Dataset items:

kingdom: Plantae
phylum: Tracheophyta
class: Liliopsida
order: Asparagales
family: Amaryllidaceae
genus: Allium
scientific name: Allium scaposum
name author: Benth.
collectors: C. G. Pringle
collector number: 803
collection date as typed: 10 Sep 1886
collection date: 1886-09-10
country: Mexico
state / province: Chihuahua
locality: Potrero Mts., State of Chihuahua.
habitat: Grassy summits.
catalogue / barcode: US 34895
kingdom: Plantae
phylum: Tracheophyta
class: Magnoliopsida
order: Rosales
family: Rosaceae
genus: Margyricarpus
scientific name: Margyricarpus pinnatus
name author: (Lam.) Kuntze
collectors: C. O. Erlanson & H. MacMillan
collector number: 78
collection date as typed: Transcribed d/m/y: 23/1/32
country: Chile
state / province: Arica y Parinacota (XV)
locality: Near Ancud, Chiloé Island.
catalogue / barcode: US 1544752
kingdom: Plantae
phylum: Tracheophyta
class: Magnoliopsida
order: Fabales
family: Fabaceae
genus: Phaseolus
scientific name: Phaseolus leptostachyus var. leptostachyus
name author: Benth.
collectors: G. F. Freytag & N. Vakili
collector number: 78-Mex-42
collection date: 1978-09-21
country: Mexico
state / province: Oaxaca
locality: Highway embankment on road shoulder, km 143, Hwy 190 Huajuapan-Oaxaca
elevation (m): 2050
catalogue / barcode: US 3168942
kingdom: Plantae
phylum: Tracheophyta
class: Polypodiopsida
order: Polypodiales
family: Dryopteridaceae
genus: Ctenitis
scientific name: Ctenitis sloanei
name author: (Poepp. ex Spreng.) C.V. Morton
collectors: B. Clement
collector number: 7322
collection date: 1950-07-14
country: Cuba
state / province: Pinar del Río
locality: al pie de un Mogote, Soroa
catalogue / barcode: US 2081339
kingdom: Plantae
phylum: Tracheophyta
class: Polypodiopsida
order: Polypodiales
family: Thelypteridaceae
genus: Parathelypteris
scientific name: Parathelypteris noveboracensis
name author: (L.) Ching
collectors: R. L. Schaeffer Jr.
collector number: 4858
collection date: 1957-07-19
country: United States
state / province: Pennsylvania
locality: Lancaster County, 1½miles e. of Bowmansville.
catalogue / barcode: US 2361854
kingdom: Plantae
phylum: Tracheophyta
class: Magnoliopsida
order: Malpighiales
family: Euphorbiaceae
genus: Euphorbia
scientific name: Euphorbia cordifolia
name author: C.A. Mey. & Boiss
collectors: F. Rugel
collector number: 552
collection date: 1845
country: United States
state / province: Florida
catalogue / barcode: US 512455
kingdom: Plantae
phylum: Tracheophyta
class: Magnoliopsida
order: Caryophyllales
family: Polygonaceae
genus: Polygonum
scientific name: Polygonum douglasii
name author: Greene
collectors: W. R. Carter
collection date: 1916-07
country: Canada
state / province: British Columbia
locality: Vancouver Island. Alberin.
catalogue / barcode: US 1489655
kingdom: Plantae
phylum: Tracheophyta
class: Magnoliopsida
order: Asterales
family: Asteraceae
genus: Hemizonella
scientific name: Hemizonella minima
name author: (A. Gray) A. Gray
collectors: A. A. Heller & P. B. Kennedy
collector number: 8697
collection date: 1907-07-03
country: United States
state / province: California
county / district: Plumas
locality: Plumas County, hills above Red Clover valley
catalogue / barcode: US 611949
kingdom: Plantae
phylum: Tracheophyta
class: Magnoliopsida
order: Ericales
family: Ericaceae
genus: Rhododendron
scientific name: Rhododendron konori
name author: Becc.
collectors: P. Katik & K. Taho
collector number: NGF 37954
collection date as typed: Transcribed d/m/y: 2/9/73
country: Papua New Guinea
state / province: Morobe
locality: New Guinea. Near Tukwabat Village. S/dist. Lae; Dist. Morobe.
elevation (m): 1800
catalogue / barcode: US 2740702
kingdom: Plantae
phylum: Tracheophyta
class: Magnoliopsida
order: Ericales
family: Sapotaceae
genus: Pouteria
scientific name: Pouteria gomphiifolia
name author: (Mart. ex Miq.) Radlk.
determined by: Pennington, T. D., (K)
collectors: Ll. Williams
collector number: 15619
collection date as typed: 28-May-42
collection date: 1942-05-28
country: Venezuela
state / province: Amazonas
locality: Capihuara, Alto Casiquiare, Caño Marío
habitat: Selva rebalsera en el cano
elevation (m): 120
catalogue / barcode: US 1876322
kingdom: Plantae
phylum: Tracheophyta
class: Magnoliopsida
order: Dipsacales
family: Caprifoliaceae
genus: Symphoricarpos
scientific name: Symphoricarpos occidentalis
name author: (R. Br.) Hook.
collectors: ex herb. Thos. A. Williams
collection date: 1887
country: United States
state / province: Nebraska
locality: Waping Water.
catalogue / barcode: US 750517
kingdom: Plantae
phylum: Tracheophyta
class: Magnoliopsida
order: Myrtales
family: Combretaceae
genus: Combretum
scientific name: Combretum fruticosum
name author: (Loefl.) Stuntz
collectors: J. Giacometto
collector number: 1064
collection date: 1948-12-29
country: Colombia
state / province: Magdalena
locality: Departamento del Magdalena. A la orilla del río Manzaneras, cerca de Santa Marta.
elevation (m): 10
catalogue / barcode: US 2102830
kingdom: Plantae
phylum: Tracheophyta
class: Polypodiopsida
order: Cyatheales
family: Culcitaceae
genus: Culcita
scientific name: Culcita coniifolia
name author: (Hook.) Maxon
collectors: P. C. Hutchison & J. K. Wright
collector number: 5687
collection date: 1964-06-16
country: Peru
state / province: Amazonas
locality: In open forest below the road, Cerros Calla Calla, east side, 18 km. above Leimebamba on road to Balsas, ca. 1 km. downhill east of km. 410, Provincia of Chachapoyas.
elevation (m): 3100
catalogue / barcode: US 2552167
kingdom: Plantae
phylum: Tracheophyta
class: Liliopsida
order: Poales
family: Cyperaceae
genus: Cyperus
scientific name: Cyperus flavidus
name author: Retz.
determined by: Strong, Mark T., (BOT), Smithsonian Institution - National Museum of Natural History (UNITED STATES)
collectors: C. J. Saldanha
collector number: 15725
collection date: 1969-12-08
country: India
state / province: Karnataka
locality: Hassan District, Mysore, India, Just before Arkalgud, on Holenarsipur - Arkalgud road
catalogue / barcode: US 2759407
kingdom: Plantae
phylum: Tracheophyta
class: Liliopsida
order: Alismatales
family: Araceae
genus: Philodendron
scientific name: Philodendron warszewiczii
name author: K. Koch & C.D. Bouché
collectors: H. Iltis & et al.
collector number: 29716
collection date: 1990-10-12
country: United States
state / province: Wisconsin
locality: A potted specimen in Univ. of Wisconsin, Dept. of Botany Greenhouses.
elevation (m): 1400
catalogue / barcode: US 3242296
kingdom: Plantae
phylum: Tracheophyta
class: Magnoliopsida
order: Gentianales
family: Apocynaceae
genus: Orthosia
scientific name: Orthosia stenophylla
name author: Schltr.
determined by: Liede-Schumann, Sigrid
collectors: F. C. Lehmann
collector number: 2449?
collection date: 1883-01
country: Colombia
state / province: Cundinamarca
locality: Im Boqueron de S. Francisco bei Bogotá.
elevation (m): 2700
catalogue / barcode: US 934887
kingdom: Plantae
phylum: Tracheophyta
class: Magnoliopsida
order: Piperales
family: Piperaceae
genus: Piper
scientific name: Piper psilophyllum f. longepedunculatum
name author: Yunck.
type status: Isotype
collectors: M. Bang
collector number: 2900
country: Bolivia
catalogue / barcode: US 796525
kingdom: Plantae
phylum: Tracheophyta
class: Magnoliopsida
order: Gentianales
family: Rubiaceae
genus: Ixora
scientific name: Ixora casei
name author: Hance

INSTRUCTION: Rewrite all of the items above, renaming "catalogue / barcode" to "accession number" wherever it occurs and leaving every other part unchanged.

EXERCISE ANSWER:
kingdom: Plantae
phylum: Tracheophyta
class: Liliopsida
order: Asparagales
family: Amaryllidaceae
genus: Allium
scientific name: Allium scaposum
name author: Benth.
collectors: C. G. Pringle
collector number: 803
collection date as typed: 10 Sep 1886
collection date: 1886-09-10
country: Mexico
state / province: Chihuahua
locality: Potrero Mts., State of Chihuahua.
habitat: Grassy summits.
accession number: US 34895
kingdom: Plantae
phylum: Tracheophyta
class: Magnoliopsida
order: Rosales
family: Rosaceae
genus: Margyricarpus
scientific name: Margyricarpus pinnatus
name author: (Lam.) Kuntze
collectors: C. O. Erlanson & H. MacMillan
collector number: 78
collection date as typed: Transcribed d/m/y: 23/1/32
country: Chile
state / province: Arica y Parinacota (XV)
locality: Near Ancud, Chiloé Island.
accession number: US 1544752
kingdom: Plantae
phylum: Tracheophyta
class: Magnoliopsida
order: Fabales
family: Fabaceae
genus: Phaseolus
scientific name: Phaseolus leptostachyus var. leptostachyus
name author: Benth.
collectors: G. F. Freytag & N. Vakili
collector number: 78-Mex-42
collection date: 1978-09-21
country: Mexico
state / province: Oaxaca
locality: Highway embankment on road shoulder, km 143, Hwy 190 Huajuapan-Oaxaca
elevation (m): 2050
accession number: US 3168942
kingdom: Plantae
phylum: Tracheophyta
class: Polypodiopsida
order: Polypodiales
family: Dryopteridaceae
genus: Ctenitis
scientific name: Ctenitis sloanei
name author: (Poepp. ex Spreng.) C.V. Morton
collectors: B. Clement
collector number: 7322
collection date: 1950-07-14
country: Cuba
state / province: Pinar del Río
locality: al pie de un Mogote, Soroa
accession number: US 2081339
kingdom: Plantae
phylum: Tracheophyta
class: Polypodiopsida
order: Polypodiales
family: Thelypteridaceae
genus: Parathelypteris
scientific name: Parathelypteris noveboracensis
name author: (L.) Ching
collectors: R. L. Schaeffer Jr.
collector number: 4858
collection date: 1957-07-19
country: United States
state / province: Pennsylvania
locality: Lancaster County, 1½miles e. of Bowmansville.
accession number: US 2361854
kingdom: Plantae
phylum: Tracheophyta
class: Magnoliopsida
order: Malpighiales
family: Euphorbiaceae
genus: Euphorbia
scientific name: Euphorbia cordifolia
name author: C.A. Mey. & Boiss
collectors: F. Rugel
collector number: 552
collection date: 1845
country: United States
state / province: Florida
accession number: US 512455
kingdom: Plantae
phylum: Tracheophyta
class: Magnoliopsida
order: Caryophyllales
family: Polygonaceae
genus: Polygonum
scientific name: Polygonum douglasii
name author: Greene
collectors: W. R. Carter
collection date: 1916-07
country: Canada
state / province: British Columbia
locality: Vancouver Island. Alberin.
accession number: US 1489655
kingdom: Plantae
phylum: Tracheophyta
class: Magnoliopsida
order: Asterales
family: Asteraceae
genus: Hemizonella
scientific name: Hemizonella minima
name author: (A. Gray) A. Gray
collectors: A. A. Heller & P. B. Kennedy
collector number: 8697
collection date: 1907-07-03
country: United States
state / province: California
county / district: Plumas
locality: Plumas County, hills above Red Clover valley
accession number: US 611949
kingdom: Plantae
phylum: Tracheophyta
class: Magnoliopsida
order: Ericales
family: Ericaceae
genus: Rhododendron
scientific name: Rhododendron konori
name author: Becc.
collectors: P. Katik & K. Taho
collector number: NGF 37954
collection date as typed: Transcribed d/m/y: 2/9/73
country: Papua New Guinea
state / province: Morobe
locality: New Guinea. Near Tukwabat Village. S/dist. Lae; Dist. Morobe.
elevation (m): 1800
accession number: US 2740702
kingdom: Plantae
phylum: Tracheophyta
class: Magnoliopsida
order: Ericales
family: Sapotaceae
genus: Pouteria
scientific name: Pouteria gomphiifolia
name author: (Mart. ex Miq.) Radlk.
determined by: Pennington, T. D., (K)
collectors: Ll. Williams
collector number: 15619
collection date as typed: 28-May-42
collection date: 1942-05-28
country: Venezuela
state / province: Amazonas
locality: Capihuara, Alto Casiquiare, Caño Marío
habitat: Selva rebalsera en el cano
elevation (m): 120
accession number: US 1876322
kingdom: Plantae
phylum: Tracheophyta
class: Magnoliopsida
order: Dipsacales
family: Caprifoliaceae
genus: Symphoricarpos
scientific name: Symphoricarpos occidentalis
name author: (R. Br.) Hook.
collectors: ex herb. Thos. A. Williams
collection date: 1887
country: United States
state / province: Nebraska
locality: Waping Water.
accession number: US 750517
kingdom: Plantae
phylum: Tracheophyta
class: Magnoliopsida
order: Myrtales
family: Combretaceae
genus: Combretum
scientific name: Combretum fruticosum
name author: (Loefl.) Stuntz
collectors: J. Giacometto
collector number: 1064
collection date: 1948-12-29
country: Colombia
state / province: Magdalena
locality: Departamento del Magdalena. A la orilla del río Manzaneras, cerca de Santa Marta.
elevation (m): 10
accession number: US 2102830
kingdom: Plantae
phylum: Tracheophyta
class: Polypodiopsida
order: Cyatheales
family: Culcitaceae
genus: Culcita
scientific name: Culcita coniifolia
name author: (Hook.) Maxon
collectors: P. C. Hutchison & J. K. Wright
collector number: 5687
collection date: 1964-06-16
country: Peru
state / province: Amazonas
locality: In open forest below the road, Cerros Calla Calla, east side, 18 km. above Leimebamba on road to Balsas, ca. 1 km. downhill east of km. 410, Provincia of Chachapoyas.
elevation (m): 3100
accession number: US 2552167
kingdom: Plantae
phylum: Tracheophyta
class: Liliopsida
order: Poales
family: Cyperaceae
genus: Cyperus
scientific name: Cyperus flavidus
name author: Retz.
determined by: Strong, Mark T., (BOT), Smithsonian Institution - National Museum of Natural History (UNITED STATES)
collectors: C. J. Saldanha
collector number: 15725
collection date: 1969-12-08
country: India
state / province: Karnataka
locality: Hassan District, Mysore, India, Just before Arkalgud, on Holenarsipur - Arkalgud road
accession number: US 2759407
kingdom: Plantae
phylum: Tracheophyta
class: Liliopsida
order: Alismatales
family: Araceae
genus: Philodendron
scientific name: Philodendron warszewiczii
name author: K. Koch & C.D. Bouché
collectors: H. Iltis & et al.
collector number: 29716
collection date: 1990-10-12
country: United States
state / province: Wisconsin
locality: A potted specimen in Univ. of Wisconsin, Dept. of Botany Greenhouses.
elevation (m): 1400
accession number: US 3242296
kingdom: Plantae
phylum: Tracheophyta
class: Magnoliopsida
order: Gentianales
family: Apocynaceae
genus: Orthosia
scientific name: Orthosia stenophylla
name author: Schltr.
determined by: Liede-Schumann, Sigrid
collectors: F. C. Lehmann
collector number: 2449?
collection date: 1883-01
country: Colombia
state / province: Cundinamarca
locality: Im Boqueron de S. Francisco bei Bogotá.
elevation (m): 2700
accession number: US 934887
kingdom: Plantae
phylum: Tracheophyta
class: Magnoliopsida
order: Piperales
family: Piperaceae
genus: Piper
scientific name: Piper psilophyllum f. longepedunculatum
name author: Yunck.
type status: Isotype
collectors: M. Bang
collector number: 2900
country: Bolivia
accession number: US 796525
kingdom: Plantae
phylum: Tracheophyta
class: Magnoliopsida
order: Gentianales
family: Rubiaceae
genus: Ixora
scientific name: Ixora casei
name author: Hance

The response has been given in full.